Honestly, unless you have money burning a hole in your pocket, use what you've got. Use them for as much as you can, until you start doing things that they really don't do well, then look for bench chisels or whatever. The point being that by that time you will probably have a much better idea of what you want/need than you do now. If most of what you are going is creating small hinge mortises, then you probably have the perfect set of chisels for that job sitting in front of you already.


----------



## crank49 (Apr 7, 2010)

Really it's all about getting the edge sharp. A truly sharp tool will glide through the work. A good quality chisel will not get a rolled edge from a couple of 1/6" mortices; even in purpleheart. Maybe the chisel got up against another tool or something. It's easy to happen.


----------



## PhillNLeBlanc (Oct 1, 2017)

time to stop dropping names and start shaping wood. This chisel came to me in a bucket of beaters that the garage-sale seller "threw in" to clinch the deal: 









it was in pretty bad shape-rusty - dulled and chipped - handle split in two - get the picture?
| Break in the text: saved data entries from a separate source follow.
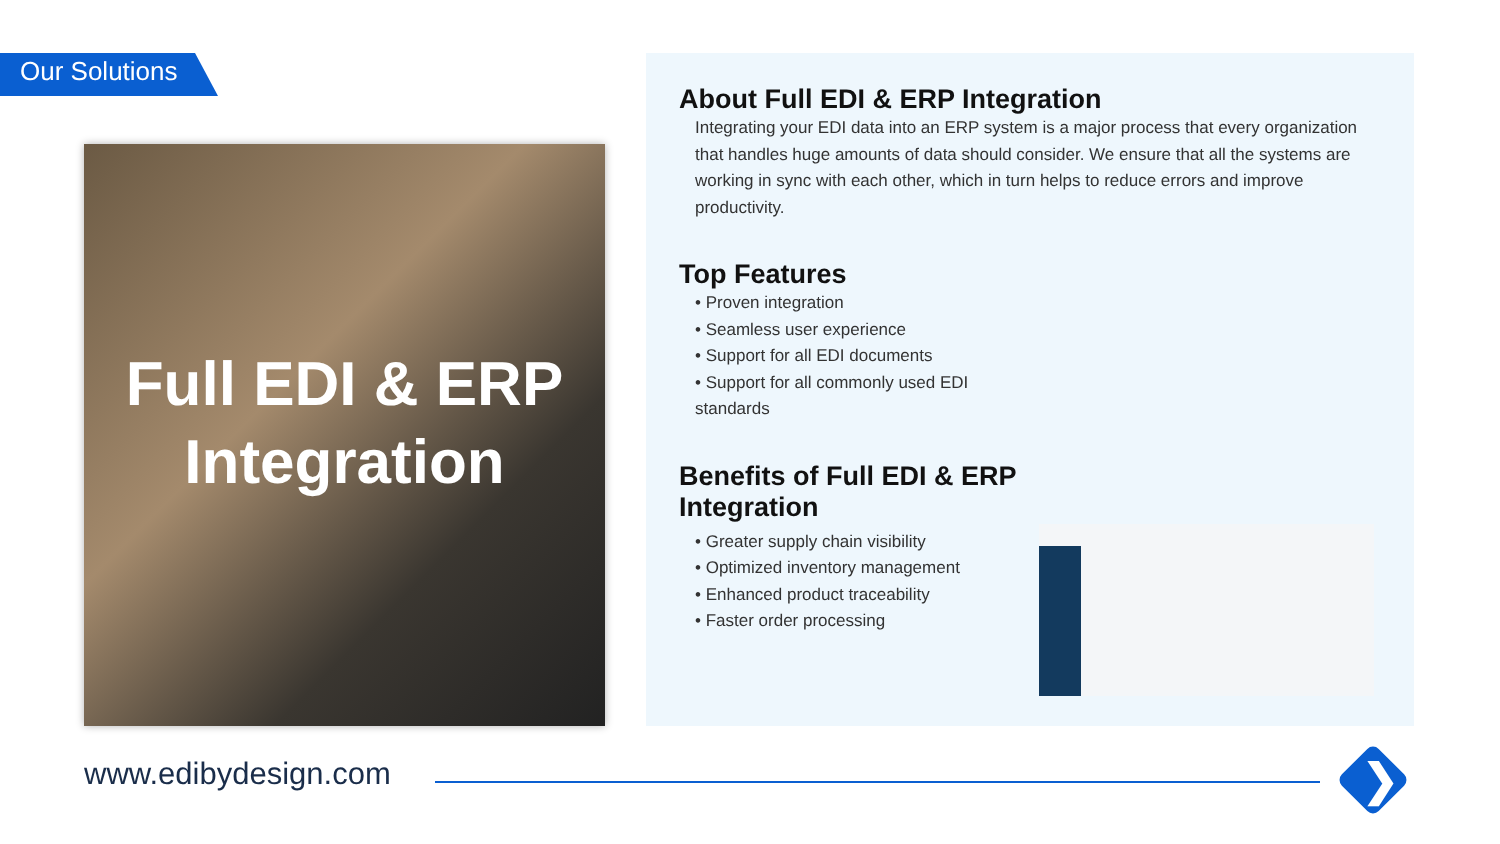Our Solutions
Full EDI & ERP Integration
About Full EDI & ERP Integration
Integrating your EDI data into an ERP system is a major process that every organization that handles huge amounts of data should consider. We ensure that all the systems are working in sync with each other, which in turn helps to reduce errors and improve productivity.
Top Features
• Proven integration
• Seamless user experience
• Support for all EDI documents
• Support for all commonly used EDI standards
Benefits of Full EDI & ERP Integration
• Greater supply chain visibility
• Optimized inventory management
• Enhanced product traceability
• Faster order processing
www.edibydesign.com ❯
I cleaned all of them up because I enjoy bringing neglected tools back to life. I own Bergs and Swans and Marples (old of course) - so I know what a good chisel feels like. And I know how to sharpen my tools. And I know what a sharp chisel feels like. So when this no-name chisel was sharp and clean and pretty:








that didn't make it any less of a "beater in a bucket of beaters" until I sliced into a 2×4 and watched a paper-thin ribbon of wood curl up like smoke from a fire. Musta played with that 2×4 and that chisel for half an hour - slicing across grain, chamfering, rocking through an internal knot, beveling end grain (you know what I'm talking about!) 








This is a damn good chisel. If someone asks what kind it is-I'll tell them it's one of good ones - the kind that do what you expect a good chisel to do. It's not about the name, it's about the wood.


----------